-
Notifications
You must be signed in to change notification settings - Fork 4.1k
read from a follower with timestamp bound #16593
Description
I ended up thinking about this tonight due to a related problem, so here are
some notes. The difficulty is making this zone configurable. Might've missed
something.
Goals
- assuming a read timestamp far enough in the "past", (usually) be able to read
from any replica. (think: analytics, time travel queries, backups, queries
that can't or don't need to pay the latency to a far-away lease holder). - configurable on the level of zone configs (i.e. table)
Sketch of implementation
Add a field max_write_age to the zone configs (a value of zero behaves like
MaxUint64). The idea is that the timestamp caches of the affected ranges have
a low watermark that does not trail (now-max_write_age). Note that this
effectively limits how long transactions can write to approximately
max_write_age. In turn, when running a read-only transaction, once the
current HLC timestamp has passed read_timestamp + max_write_age + max_offset,
any replica can serve reads.
- add a field
max_write_ageto the lease proto. - whenever a lease is proposed,
max_write_ageis populated with the value
the proposer believes is current. - lease extensions must not alter
max_write_age. If a lease holder realizes
that the ZoneConfig'smax_write_agehas changed, it must request a new lease
(in practice, it only has to do this in casemax_write_ageincreases) and let
the old one expire (or transfer its lease away). There is room for optimization
here: the replica could extend the lease with the newmax_write_age, but all
members must enforce the smallermax_write_ages for as long as the "old"

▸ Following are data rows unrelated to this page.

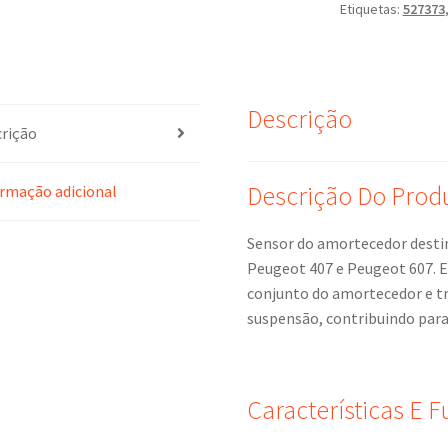
Etiquetas:
527373
607
9628231680
527373
Descrição
rição
Descrição Do Prod
rmação adicional
Sensor do amortecedor destin
Peugeot 407 e Peugeot 607. E
conjunto do amortecedor e tr
suspensão, contribuindo para 
Características E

version is not expired. - Make DistSender aware of
max_write_age. When considering a read-only
BatchRequestwith a timestamp eligible for a follower-served read, consider
followers, prioritizing those in close proximity. - A follower which receives a read-only batch first checks if the current
lease is active (not whether it holds the lease itself). If not, it behaves as
it would today (requests the lease). Otherwise, if it is not the lease holder,
it checks if the batch timestamp is eligible for a follower-served read based
on the information in the lease and the current timestamp. If so, it serves it
(it does not need to update the timestamp cache). - on writes that violate
now - max_write_age < write_ts, behave as if there
were a timestamp cache entry atnow.
An interesting observation is that this can also be modified to allow serving
read queries when Raft completely breaks down (think all inter-DC connections
fail): a replica can always serve what is "safe" based on the last known lease.
There is much more work to do to get these replicas to agree on a timestamp,
though. The resulting syntax could be something along the lines of
SELECT (...) AS OF SYSTEM TIME STALE
and DistSender would consult its cache to find the minimal timestamp covered
by all leases (but even that timestamp may not work).
Caveats
- This relies on clocks and thus on MaxOffset plus not having goroutines
stalled in inconvenient locations (such a stall would violate MaxOffset too,
but be very unlikely to be caught): If a write passes the check but then gets
delayed until it doesn't hold any more, followers may serve reads that are
then invalidated by the proceeding write. (This does not seem more fragile
than what we already have with our read leases though). - if a Range isn't split along a ZoneConfig, the more restrictive
max_write_agewill be in effect.